» **Your instructions**:
Could you print, exactly as they stand, the lines from the one holding "Comparator2bit hi (.A(A[3:2]), .B(B[3:2]), .GT(GT1), .EQ(EQ1));" to the end of the data below, and nothing more?

Records provided below:

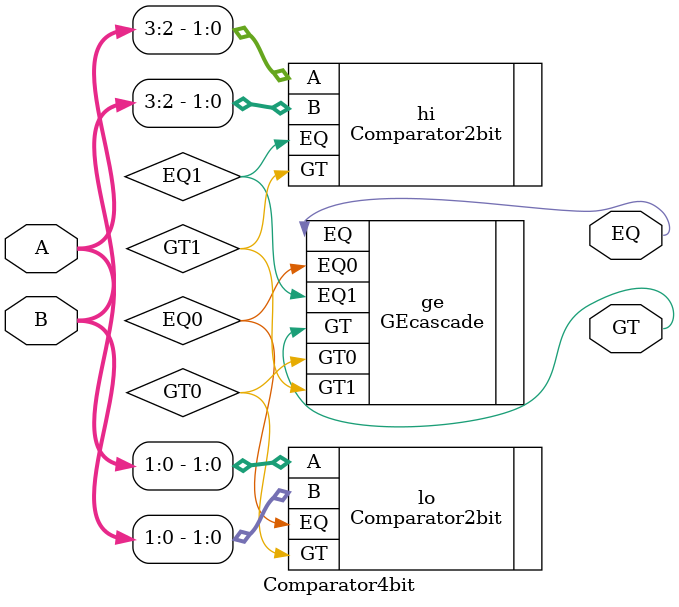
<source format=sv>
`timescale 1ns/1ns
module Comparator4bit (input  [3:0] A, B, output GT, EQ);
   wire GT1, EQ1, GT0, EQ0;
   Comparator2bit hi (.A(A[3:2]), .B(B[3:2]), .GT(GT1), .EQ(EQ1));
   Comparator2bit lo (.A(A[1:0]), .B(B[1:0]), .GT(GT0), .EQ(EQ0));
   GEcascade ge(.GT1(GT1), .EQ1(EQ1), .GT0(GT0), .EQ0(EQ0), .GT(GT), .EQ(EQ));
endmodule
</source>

End of Records provided.

» **Output of the task**:
   Comparator2bit hi (.A(A[3:2]), .B(B[3:2]), .GT(GT1), .EQ(EQ1));
   Comparator2bit lo (.A(A[1:0]), .B(B[1:0]), .GT(GT0), .EQ(EQ0));
   GEcascade ge(.GT1(GT1), .EQ1(EQ1), .GT0(GT0), .EQ0(EQ0), .GT(GT), .EQ(EQ));
endmodule
</source>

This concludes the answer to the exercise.